Start of Block
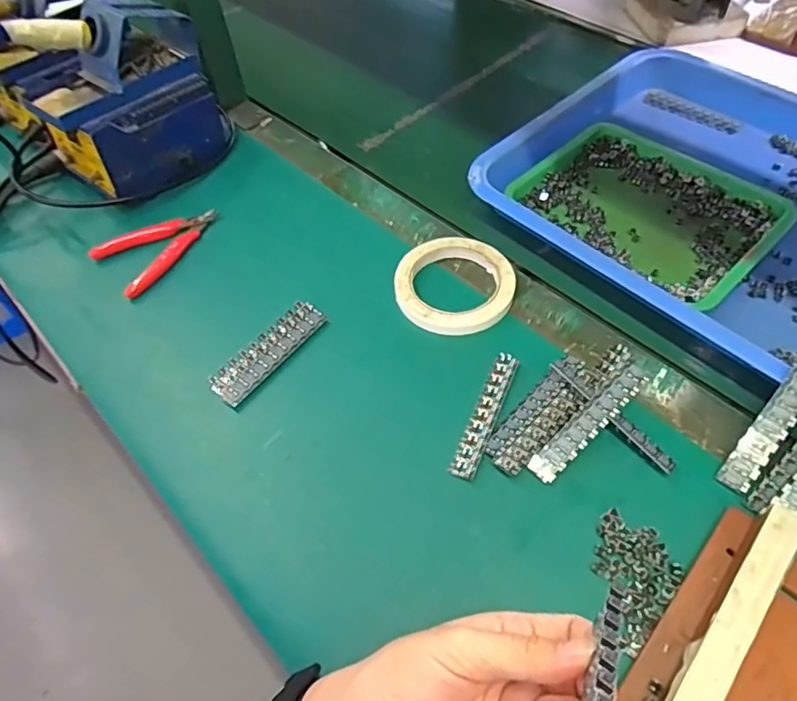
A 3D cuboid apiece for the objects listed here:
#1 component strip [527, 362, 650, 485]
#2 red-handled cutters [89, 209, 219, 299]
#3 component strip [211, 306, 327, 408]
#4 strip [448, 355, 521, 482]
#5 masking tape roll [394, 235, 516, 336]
[{"bbox_3d":[0.136,0.051,0.410,0.107,0.007,0.020,-43,62,-8],"label":"component strip"},{"bbox_3d":[-0.229,-0.103,0.563,0.117,0.022,0.071,-38,60,-20],"label":"red-handled cutters"},{"bbox_3d":[-0.108,0.001,0.481,0.032,0.010,0.108,33,64,24],"label":"component strip"},{"bbox_3d":[0.067,0.047,0.435,0.019,0.004,0.108,19,59,17],"label":"strip"},{"bbox_3d":[0.050,-0.059,0.509,0.101,0.020,0.108,-2,55,3],"label":"masking tape roll"}]

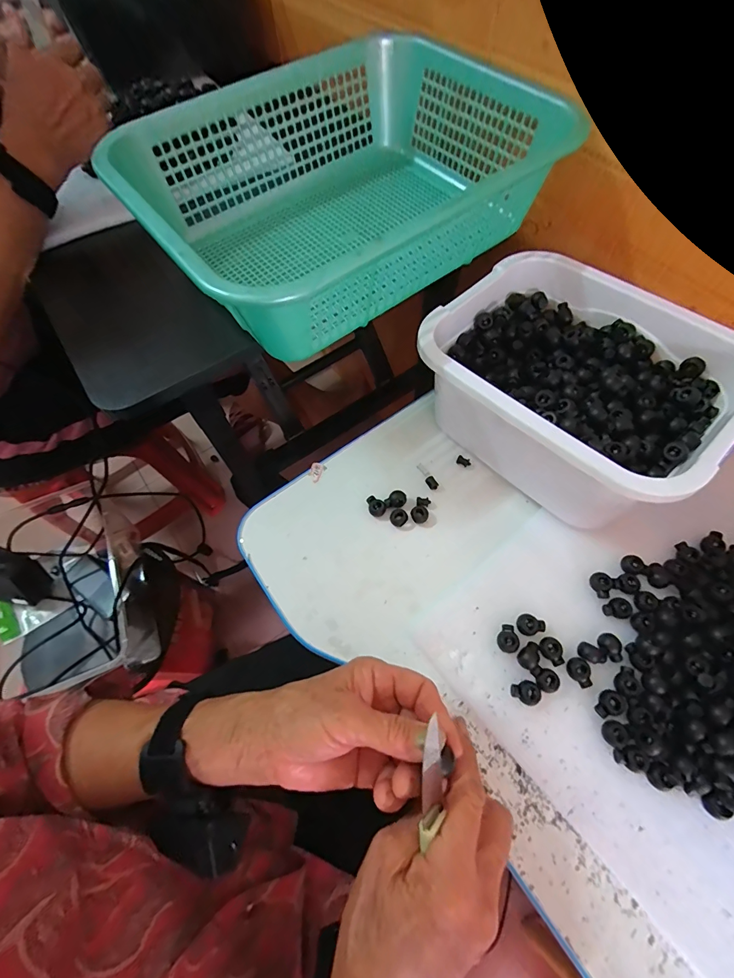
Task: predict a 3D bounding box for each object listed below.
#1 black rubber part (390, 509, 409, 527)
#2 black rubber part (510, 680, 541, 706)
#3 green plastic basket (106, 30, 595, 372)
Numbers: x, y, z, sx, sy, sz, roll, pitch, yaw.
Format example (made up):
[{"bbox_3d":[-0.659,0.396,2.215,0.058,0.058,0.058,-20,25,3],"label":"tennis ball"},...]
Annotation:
End of Block
* DIRECTIONS
Your output should be the lines from the one with "#3 green plastic basket (106, 30, 595, 372)" through the last line of the entries above, copied exactly and nothing more.

* YOUR SOLUTION
#3 green plastic basket (106, 30, 595, 372)
Numbers: x, y, z, sx, sy, sz, roll, pitch, yaw.
Format example (made up):
[{"bbox_3d":[-0.659,0.396,2.215,0.058,0.058,0.058,-20,25,3],"label":"tennis ball"},...]
Annotation:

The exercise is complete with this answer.